Setor conservador da Igreja Católica tenta censurar o perfil político do Papa
Perfil denuncista de Francisco incomoda ala conservadora, que queria um líder discreto
Há dias, poucos, nos quais o papa Francisco assume o papel de um papa convencional e espalha entre os respeitáveis - inclui-se o público geral e a numerosa imprensa internacional que o segue em suas viagens - uma certa surpresa, com um tiquinho de decepção. Os dias nos quais, como no sábado, em Istambul, Jorge Mario Bergoglio dedica-se a falar do Espírito Santo e da carta de São Paulo aos coríntios podem ser contados nos dedos de uma mão. Desde a sua chegada à catedral de São Pedro, precedida pelo grande escândalo de vazamentos que levou à renúncia de Bento XVI, as intervenções do papa Francisco sempre contiveram uma mensagem política clara de denuncia, seja dentro da Igreja - contra o luxo, a pedofilia ou a falta de misericórdia - ou no mundo que a cerca. Seus discursos inflamados contra o sistema econômico mundial, a falta de atenção aos imigrantes ou a necessidade de uma aliança "além das armas" contra o terrorismo islâmico renderam-lhe uma atenção midiática sem precedentes. Mas também um murmúrio crescente de desaprovação, ainda que pouco audível, entre os setores mais conservadores da Igreja.
Na última terça-feira, durante o voo de volta de Estrasburgo, onde Francisco realizou uma crítica feroz ao "tecnicismo burocrático" de uma União Europeia "cansada e envelhecida", um jornalista perguntou se, de acordo com suas palavras, ele poderia ser considerado um papa "social-democrata". Bergoglio, sorrindo, contestou: "Querido, isso é um reducionismo! Eu não saberia me classificar em um lado ou em outro, mas tudo que digo vem do Evangelho, que leva a doutrina social da Igreja. Mas obrigado pela pergunta. Você me fez sorrir". Um sorriso que, no entanto, nem todos compartilham.
Uma parte da Cúria - a que vivia feliz discutindo o sexo dos anjos nos melhores restaurantes de Roma - não esperava um papa, digamos, tão beligerante
Os setores mais conservadores - que se expressam apenas em certos blogs para iniciados - preferem um papa que gorjeie as virtudes de Deus e de sua Igreja a um que troveje diariamente contra os pecados dos outros e os seus próprios. Ou que direcionasse os trovões a casais no pecado, uniões homossexuais ou religiões tradicionalmente antagônicas, e não, como Bergoglio faz muitas vezes, contra suas próprias tropas.
Uma parte da Cúria - a que vivia feliz discutindo o sexo dos anjos nos melhores restaurantes de Roma enquanto, por exemplo, 30 milhões de americanos abandonavam a fé católica nos últimos anos - não esperava um papa, digamos, tão beligerante.
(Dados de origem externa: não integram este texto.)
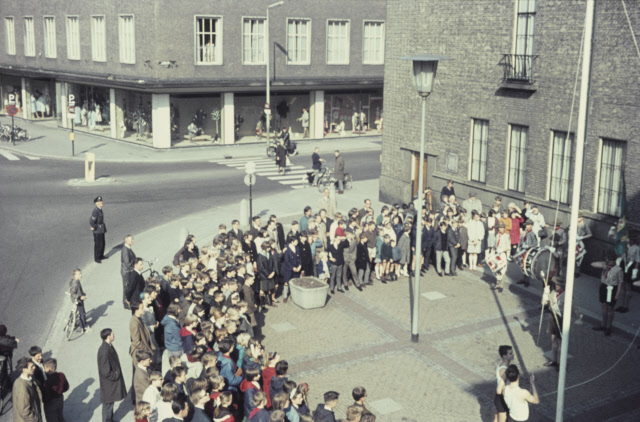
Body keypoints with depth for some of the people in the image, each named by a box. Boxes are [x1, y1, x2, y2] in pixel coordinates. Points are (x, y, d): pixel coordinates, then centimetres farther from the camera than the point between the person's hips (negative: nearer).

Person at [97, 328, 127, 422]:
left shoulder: (109, 346, -1)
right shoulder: (104, 351, -31)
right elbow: (106, 372, -28)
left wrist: (116, 375, 14)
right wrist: (115, 376, -15)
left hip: (112, 381, 10)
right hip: (108, 383, -10)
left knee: (110, 402, 24)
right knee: (108, 403, 8)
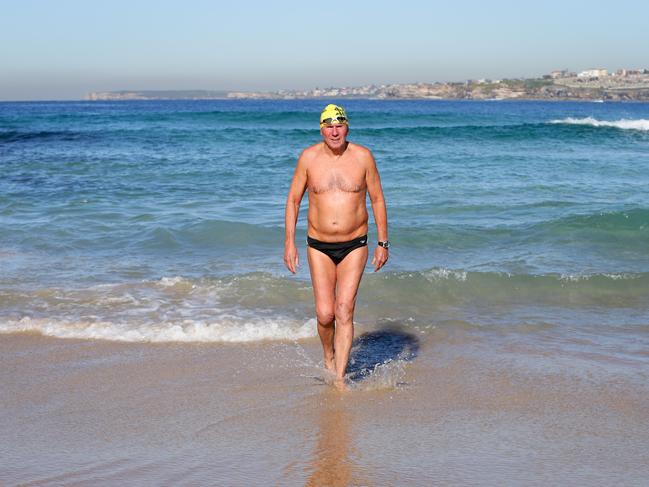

Um papa capaz de colocar aos pés dos cavalos da justiça civil clérigos que lavam dinheiro do banco do Vaticano - como o monsenhor Nunzio Scarano - ou que aproveitam seus prestígios sacerdotais para depenar idosos ou abusar sexualmente de menores de idade, como está sendo investigado agora em Granada.
Um ano e meio depois de sua eleição, a atitude do papa Francisco para com a sua Igreja e para o mundo segue levantando ondas de admiração entre os seus habitantes e estrangeiros, mas também uma maré cada vez mais identificável depois que, durante o Sínodo sobre a Família, Bergoglio demonstrou que não é apenas um construtor de belos discursos ou de imagens históricas - como no sábado ao inclinar-se e benzer o patriarca ortodoxo Bartolomeu I -, mas um papa disposto a mudar a Igreja.